* **The problem**
Restate the following records word for word without images.

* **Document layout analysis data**
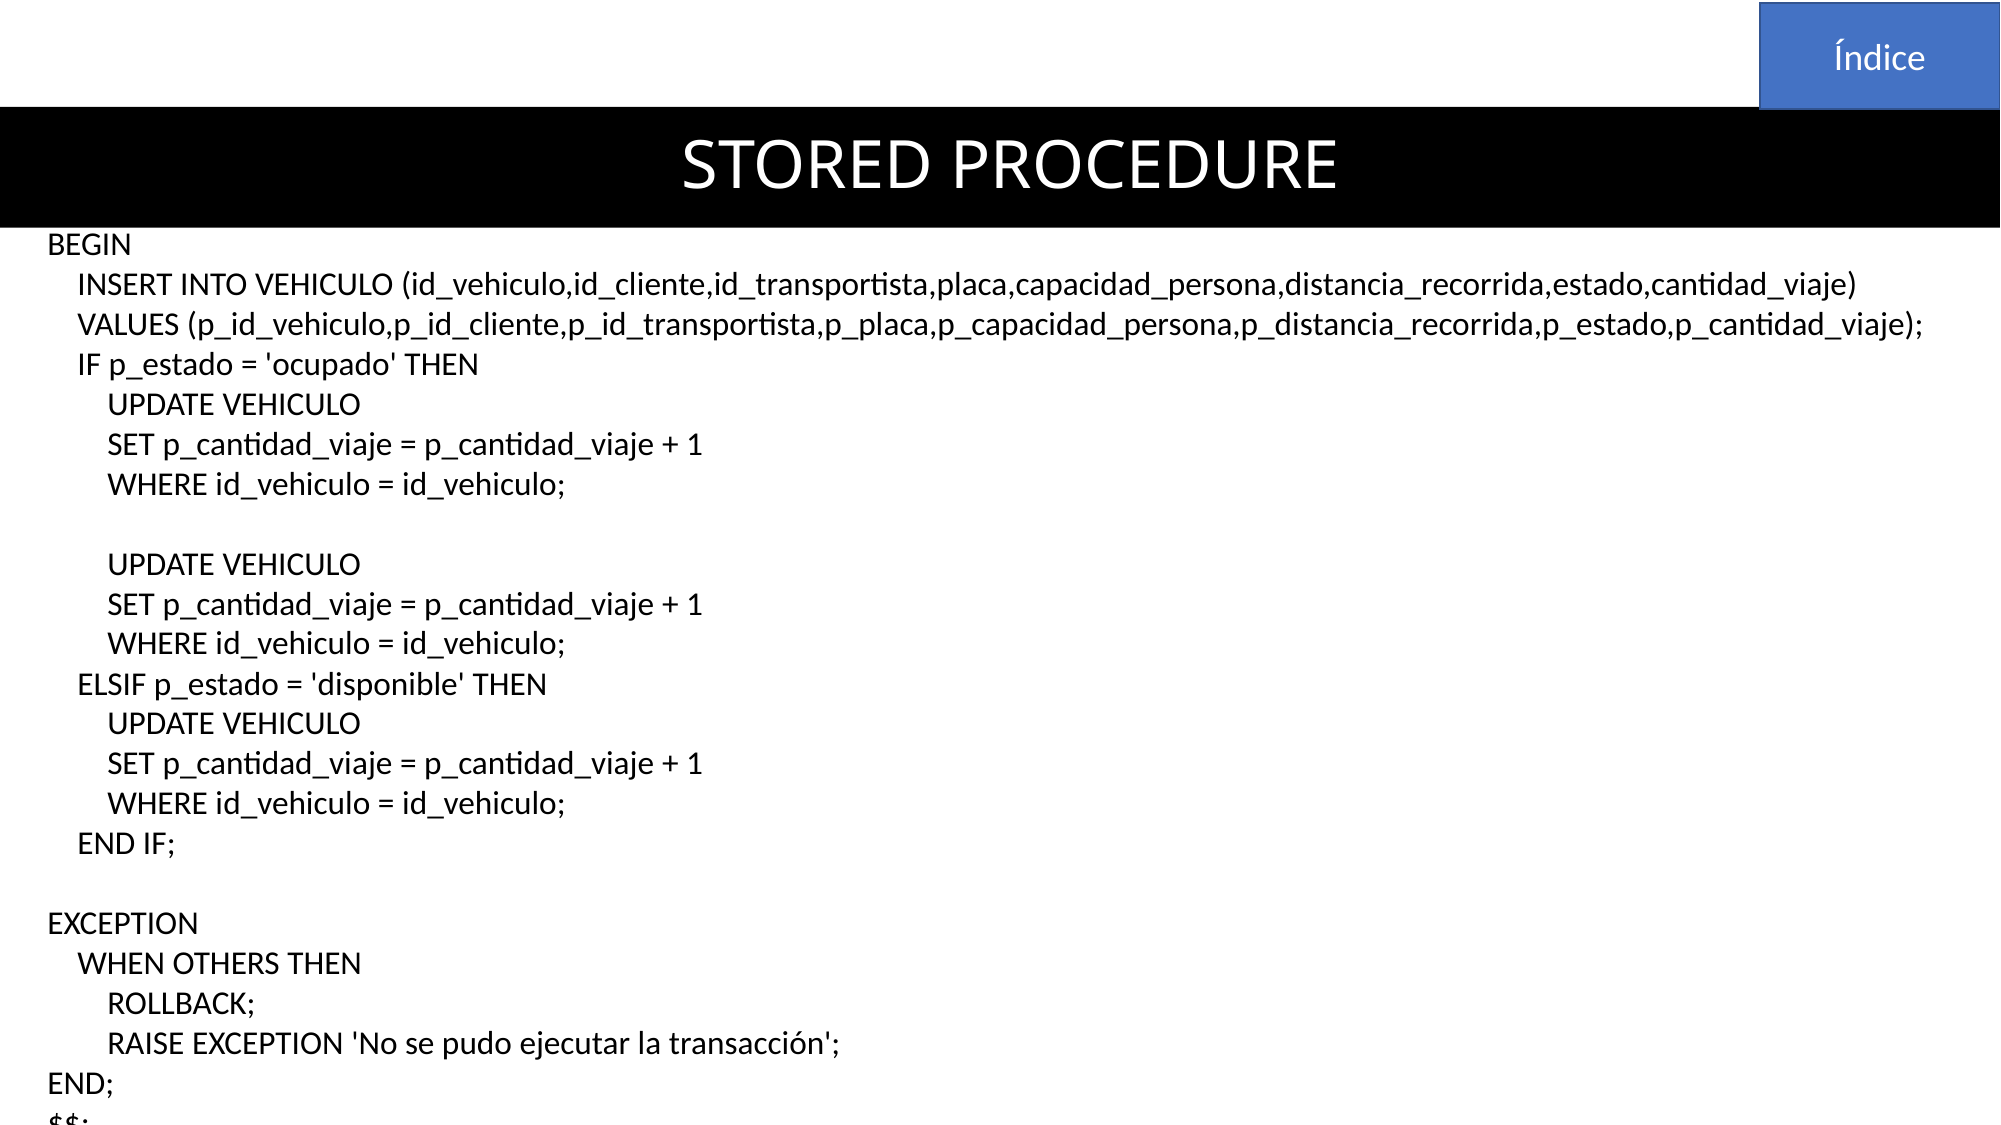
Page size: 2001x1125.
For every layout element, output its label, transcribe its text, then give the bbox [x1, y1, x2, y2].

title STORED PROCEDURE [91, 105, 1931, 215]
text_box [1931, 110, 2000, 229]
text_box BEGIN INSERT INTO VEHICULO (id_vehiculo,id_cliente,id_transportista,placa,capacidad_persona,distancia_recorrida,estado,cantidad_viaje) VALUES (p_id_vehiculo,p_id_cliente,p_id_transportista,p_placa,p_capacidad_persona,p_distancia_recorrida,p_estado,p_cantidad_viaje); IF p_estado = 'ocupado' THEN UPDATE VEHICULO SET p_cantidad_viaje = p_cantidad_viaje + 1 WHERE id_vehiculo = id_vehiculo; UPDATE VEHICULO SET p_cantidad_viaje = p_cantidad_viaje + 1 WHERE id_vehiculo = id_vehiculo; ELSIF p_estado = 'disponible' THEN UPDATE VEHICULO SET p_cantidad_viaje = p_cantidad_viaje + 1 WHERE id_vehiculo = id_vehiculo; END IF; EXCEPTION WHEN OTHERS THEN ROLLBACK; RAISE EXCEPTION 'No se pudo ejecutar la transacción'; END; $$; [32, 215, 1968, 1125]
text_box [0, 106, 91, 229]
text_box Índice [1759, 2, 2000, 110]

* **Result of the exercise**
Page size: 2001x1125.
For every layout element, output its label, transcribe its text, then give the bbox [x1, y1, x2, y2].

title STORED PROCEDURE [91, 105, 1931, 215]
text_box [1931, 110, 2000, 229]
text_box BEGIN INSERT INTO VEHICULO (id_vehiculo,id_cliente,id_transportista,placa,capacidad_persona,distancia_recorrida,estado,cantidad_viaje) VALUES (p_id_vehiculo,p_id_cliente,p_id_transportista,p_placa,p_capacidad_persona,p_distancia_recorrida,p_estado,p_cantidad_viaje); IF p_estado = 'ocupado' THEN UPDATE VEHICULO SET p_cantidad_viaje = p_cantidad_viaje + 1 WHERE id_vehiculo = id_vehiculo; UPDATE VEHICULO SET p_cantidad_viaje = p_cantidad_viaje + 1 WHERE id_vehiculo = id_vehiculo; ELSIF p_estado = 'disponible' THEN UPDATE VEHICULO SET p_cantidad_viaje = p_cantidad_viaje + 1 WHERE id_vehiculo = id_vehiculo; END IF; EXCEPTION WHEN OTHERS THEN ROLLBACK; RAISE EXCEPTION 'No se pudo ejecutar la transacción'; END; $$; [32, 215, 1968, 1125]
text_box [0, 106, 91, 229]
text_box Índice [1759, 2, 2000, 110]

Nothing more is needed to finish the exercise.